Cette mort est d’autant plus ridicule et malaisante qu’elle est un souhait profond des fans débiles (profonds) depuis des années. Souhait aujourd’hui assouvi. On reste dans de la fiction certes, mais demander maintes et maintes fois la mort d’un personnage fictionnel jusqu’à l’obtenir en dit beaucoup sur l’état d’esprit crasseux de certains spectateurs. A l’image des critiques insensées entourant Skyler dans Breaking Bad, on a l’impression que tout personnage évoluant dans le vrai et la raison, formant un petit rempart moral face à un héros chaotique doit absolument disparaître. Signe des temps d’un monde hypocrite aux valeurs très déplacées et déconcertantes.

A côté de ça, le sort réservé à Negan tient lieu, lui, de gros foutage de gueule tiédasse.
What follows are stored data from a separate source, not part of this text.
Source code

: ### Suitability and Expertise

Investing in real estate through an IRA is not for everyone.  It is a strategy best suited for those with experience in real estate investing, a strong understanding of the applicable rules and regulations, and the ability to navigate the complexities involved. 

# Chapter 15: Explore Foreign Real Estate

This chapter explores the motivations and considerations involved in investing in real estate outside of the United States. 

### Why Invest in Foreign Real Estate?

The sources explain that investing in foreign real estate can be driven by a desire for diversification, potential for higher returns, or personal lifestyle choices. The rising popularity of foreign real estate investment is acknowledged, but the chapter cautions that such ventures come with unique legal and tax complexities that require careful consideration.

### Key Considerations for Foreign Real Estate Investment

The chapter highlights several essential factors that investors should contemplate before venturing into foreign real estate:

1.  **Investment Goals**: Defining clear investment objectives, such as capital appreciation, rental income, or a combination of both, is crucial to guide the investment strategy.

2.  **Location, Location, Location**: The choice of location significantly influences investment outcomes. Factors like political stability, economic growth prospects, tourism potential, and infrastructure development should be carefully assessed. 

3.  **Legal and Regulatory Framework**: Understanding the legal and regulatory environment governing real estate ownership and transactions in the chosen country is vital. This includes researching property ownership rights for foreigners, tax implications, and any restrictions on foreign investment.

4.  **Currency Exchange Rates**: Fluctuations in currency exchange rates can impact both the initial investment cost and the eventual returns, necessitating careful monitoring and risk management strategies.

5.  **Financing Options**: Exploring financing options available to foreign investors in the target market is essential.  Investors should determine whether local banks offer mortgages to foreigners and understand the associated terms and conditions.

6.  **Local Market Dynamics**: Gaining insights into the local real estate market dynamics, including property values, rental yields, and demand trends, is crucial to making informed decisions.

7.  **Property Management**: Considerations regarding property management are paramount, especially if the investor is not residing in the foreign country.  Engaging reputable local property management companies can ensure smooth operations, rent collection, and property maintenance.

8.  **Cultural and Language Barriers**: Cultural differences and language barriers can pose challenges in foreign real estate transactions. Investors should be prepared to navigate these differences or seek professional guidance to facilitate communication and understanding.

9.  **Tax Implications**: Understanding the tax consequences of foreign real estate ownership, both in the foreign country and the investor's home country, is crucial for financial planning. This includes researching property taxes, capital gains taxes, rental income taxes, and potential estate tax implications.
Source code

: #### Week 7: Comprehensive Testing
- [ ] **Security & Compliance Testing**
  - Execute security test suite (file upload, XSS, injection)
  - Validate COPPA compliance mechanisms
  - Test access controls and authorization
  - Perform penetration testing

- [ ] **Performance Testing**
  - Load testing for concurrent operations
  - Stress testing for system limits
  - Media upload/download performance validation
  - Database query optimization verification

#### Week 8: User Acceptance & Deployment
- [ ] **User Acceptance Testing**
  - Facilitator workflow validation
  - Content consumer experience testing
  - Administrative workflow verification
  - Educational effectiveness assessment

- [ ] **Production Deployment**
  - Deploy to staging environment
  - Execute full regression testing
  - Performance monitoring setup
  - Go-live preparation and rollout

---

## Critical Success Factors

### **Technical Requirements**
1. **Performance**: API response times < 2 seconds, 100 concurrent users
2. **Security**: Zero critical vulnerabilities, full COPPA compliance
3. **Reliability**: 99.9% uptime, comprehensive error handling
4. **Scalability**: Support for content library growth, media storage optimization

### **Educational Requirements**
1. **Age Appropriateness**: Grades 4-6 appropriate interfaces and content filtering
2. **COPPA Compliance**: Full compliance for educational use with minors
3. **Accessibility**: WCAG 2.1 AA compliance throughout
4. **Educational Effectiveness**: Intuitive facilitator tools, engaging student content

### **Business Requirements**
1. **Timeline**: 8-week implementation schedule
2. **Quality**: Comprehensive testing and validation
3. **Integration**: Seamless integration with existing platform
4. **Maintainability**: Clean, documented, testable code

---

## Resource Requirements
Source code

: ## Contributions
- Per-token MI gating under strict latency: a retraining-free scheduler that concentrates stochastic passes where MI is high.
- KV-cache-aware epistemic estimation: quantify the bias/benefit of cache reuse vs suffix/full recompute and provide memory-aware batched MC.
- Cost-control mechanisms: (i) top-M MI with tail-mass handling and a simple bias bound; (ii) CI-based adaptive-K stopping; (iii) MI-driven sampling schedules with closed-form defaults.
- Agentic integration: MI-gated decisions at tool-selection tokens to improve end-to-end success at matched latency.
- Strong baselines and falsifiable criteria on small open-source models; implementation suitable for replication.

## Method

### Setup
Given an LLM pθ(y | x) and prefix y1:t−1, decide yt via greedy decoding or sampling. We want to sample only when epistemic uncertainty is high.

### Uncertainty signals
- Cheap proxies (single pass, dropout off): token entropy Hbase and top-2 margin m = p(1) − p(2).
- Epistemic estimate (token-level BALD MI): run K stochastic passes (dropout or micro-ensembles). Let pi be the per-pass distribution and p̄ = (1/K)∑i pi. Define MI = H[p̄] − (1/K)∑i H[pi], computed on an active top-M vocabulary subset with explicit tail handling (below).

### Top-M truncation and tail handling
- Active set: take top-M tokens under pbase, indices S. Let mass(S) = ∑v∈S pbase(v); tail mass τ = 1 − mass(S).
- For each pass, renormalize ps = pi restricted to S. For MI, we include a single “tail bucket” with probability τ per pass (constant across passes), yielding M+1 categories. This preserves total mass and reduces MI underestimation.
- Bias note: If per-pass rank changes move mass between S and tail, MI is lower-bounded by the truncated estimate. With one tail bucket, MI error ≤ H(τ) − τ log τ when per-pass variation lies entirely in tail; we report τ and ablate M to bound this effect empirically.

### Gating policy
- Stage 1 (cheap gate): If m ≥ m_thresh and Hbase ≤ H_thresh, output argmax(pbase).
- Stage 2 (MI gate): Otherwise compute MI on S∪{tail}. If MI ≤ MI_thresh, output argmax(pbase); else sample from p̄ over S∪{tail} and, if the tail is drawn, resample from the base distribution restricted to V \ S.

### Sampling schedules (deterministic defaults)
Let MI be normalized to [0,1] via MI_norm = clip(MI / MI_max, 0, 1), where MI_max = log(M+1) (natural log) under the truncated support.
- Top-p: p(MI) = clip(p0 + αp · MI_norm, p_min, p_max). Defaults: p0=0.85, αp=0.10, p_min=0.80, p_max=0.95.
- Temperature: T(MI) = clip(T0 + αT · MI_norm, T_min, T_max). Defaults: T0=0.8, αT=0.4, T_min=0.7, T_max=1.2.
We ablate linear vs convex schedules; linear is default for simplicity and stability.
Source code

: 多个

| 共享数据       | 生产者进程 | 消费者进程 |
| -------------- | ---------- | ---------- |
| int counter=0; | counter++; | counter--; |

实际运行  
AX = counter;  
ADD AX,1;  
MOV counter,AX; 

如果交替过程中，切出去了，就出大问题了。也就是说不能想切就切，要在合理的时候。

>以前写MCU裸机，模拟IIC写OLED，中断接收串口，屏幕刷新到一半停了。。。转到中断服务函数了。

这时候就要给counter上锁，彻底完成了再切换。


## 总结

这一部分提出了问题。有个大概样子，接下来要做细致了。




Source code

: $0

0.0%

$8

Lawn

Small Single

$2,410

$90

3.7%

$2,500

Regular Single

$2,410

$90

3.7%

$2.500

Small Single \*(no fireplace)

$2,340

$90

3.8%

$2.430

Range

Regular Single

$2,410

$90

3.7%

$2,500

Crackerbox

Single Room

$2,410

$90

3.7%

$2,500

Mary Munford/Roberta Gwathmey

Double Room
Cependant, au milieu du fracas et du gore, il y a surtout une question qui domine : Pourquoi ? Pourquoi ces personnages continuent-ils ? Pourquoi s’acharnent-ils à survivre dans un monde comme celui-ci ? Après 115 épisodes de décès traumatiques, de meurtres, de mutilations, de massacres, on retrouve toujours le même groupe usé, désespéré et à bout de force. Au moins autant que le spectateur qui s’inflige ces 16 épisodes semaine après semaine. La série pourrait donner le change, dire que c’est un chemin de croix nécessaire pour aller vers un nouvel avenir (ce qu’elle tente par ailleurs). Sauf qu’on sait pertinemment que ce ne sera pas la logique d’un show déjà renouvelé pour une neuvième (et espérons dernière) saison.

Après près de 130 heures, comment encore espérer une résolution à cette boucle infinie d’horreur ? Voir le meilleur après le pire ? Comment y croire quand, à chaque fois, on a plongé la tête des héros un peu plus loin dans la boue et le sang jusqu’à suffocation. N’importe qui se serait mis une balle dans la tête, pas eux et cela devient absolument incompréhensible au vu des événements. Probablement bien après son point de non-retour, la série perd la suspension d’incrédulité du spectateur, perdue trop loin dans sa noirceur pour qu’on croit encore à la lumière au bout du tunnel. Et de facto, dépourvue aujourd’hui de dramaturgie et de style, elle devient des plus pénibles à regarder. Plus d’avancée, plus d’histoire, plus de geste un tant soit peu créatif, juste le surplace crapoteux d’êtres en sueur et en haillons. Des êtres qui veulent la paix mais ne font que la guerre au point que lors des rares accalmies, ils ne peuvent qu’être tourmentés. Donc probablement jamais en paix à l’issue des événements qui parait de plus en plus lointaine.

Le spectateur, piégé comme les protagonistes dans cette boucle de répétitions nauséeuses d’un ennui (lui mortel) à au moins la possibilité d’en sortir. On ne saurait que lui conseiller tant la série répond aujourd’hui a son titre : un mort qui marche.